Gesù stesso poté dire ai due discepoli del Battista che gli chiedevano di diventare suoi familiari «Venite e vedrete» (cf. Gv 1,39), perché con la Sua missione andava verso l’uomo concreto, per condividerne in tutto la condizione ed il bisogno. L’unico nostro intento è far trasparire Cristo luce delle genti sul volto della Chiesa. Del resto questa è la ragione del suo esistere.

 

Gesù parla delle beatitudini e contrappone l’«uomo saggio» all’«uomo stolto». Conviene riflettere un poco su questi due opposti tipi umani. La differenza tra loro si gioca tutta su una questione tanto semplice quanto impegnativa. Anche noi, sofisticati uomini del terzo millennio, siamo messi di fronte all’inevitabile alternativa: costruisce sulla roccia «chi ascolta le parole di Gesù e le mette in pratica» (cf. Vangelo Mt 7,24); mentre «chi ascolta le parole ma non le mette in pratica» (cf. Vangelo Mt 7,26), edifica sulla sabbia. Il primo ha davanti a sé un futuro, il secondo è inesorabilmente destinato a una «grande rovina» (cf. Vangelo Mt 7,27).

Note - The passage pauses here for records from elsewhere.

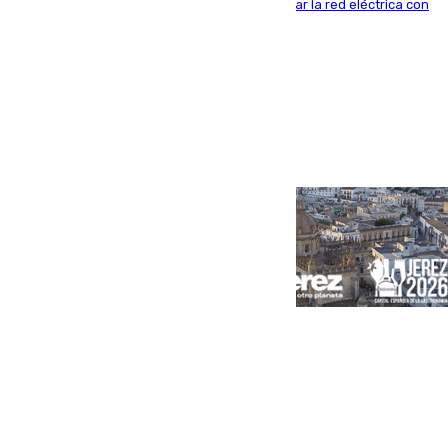
Polígono Sur de Sevilla que servirá para reforzar la red eléctrica con
una máquina transformadora de 630 kVA
Portada
Andalucía
Sevilla
Málaga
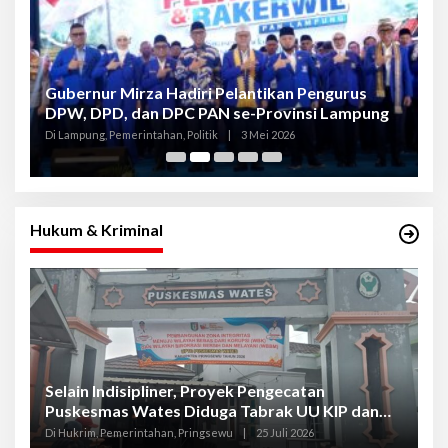
Gubernur Mirza Hadiri Pelantikan Pengurus
Gu
DPW, DPD, dan DPC PAN se-Provinsi Lampung
L
K
Di Lampung, Pemerintahan, Politik
|
3 Mei 2026
Di
Hukum & Kriminal
Selain Indisipliner, Proyek Pengecatan
P
Puskesmas Wates Diduga Tabrak UU KIP dan
P
Libatkan Oknum Kadis
S
Di Hukrim, Pemerintahan, Pringsewu
|
25 Juli 2026
Di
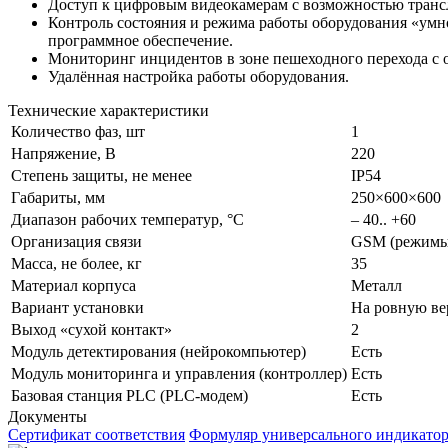
Доступ к цифровым видеокамерам с возможностью трансл
Контроль состояния и режима работы оборудования «умн
программное обеспечение.
Мониторинг инцидентов в зоне пешеходного перехода с 
Удалённая настройка работы оборудования.
Технические характеристики
Количество фаз, шт
1
Напряжение, В
220
Степень защиты, не менее
IP54
Габариты, мм
250×600×600
Диапазон рабочих температур, °С
– 40.. +60
Организация связи
GSM (режимы
Масса, не более, кг
35
Материал корпуса
Металл
Вариант установки
На ровную ве
Выход «сухой контакт»
2
Модуль детектирования (нейрокомпьютер)
Есть
Модуль мониторинга и управления (контроллер)
Есть
Базовая станция PLC (PLC-модем)
Есть
Документы
Сертификат соответствия
Формуляр универсального индикатор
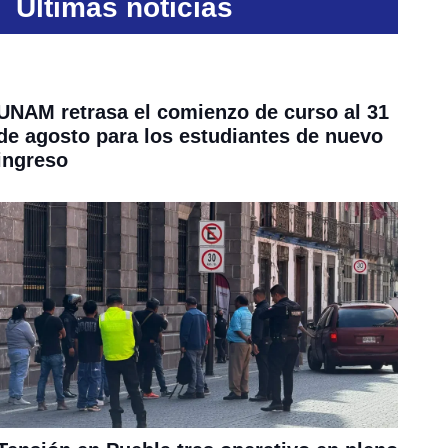
Últimas noticias
UNAM retrasa el comienzo de curso al 31
de agosto para los estudiantes de nuevo
ingreso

È Gesù che le parole del Vangelo di fatto identificano nell’uomo saggio. A noi è chiesto di seguirLo. Dobbiamo «uscire verso di Lui», superando ogni tentazione di adattamento alla mentalità di questo mondo ed accettando il rischio di «portarne il disonore», cioè quella croce che Lo umiliò.

 

Nel dono totale di sé, reso possibile dalla sequela di Gesù, la vita fiorisce. Tanti di voi madri e padri, sposi, sacerdoti e consacrati … insomma, tutti coloro che amano veramente lo sanno bene.

 

Per comunicarsi agli uomini Cristo ha voluto avere bisogno degli uomini, di testimoni. Egli ha deciso di aver bisogno di me, di te, di ciascuno di noi. Qui sta la meraviglia della grazia di Cristo che esalta l’umana libertà.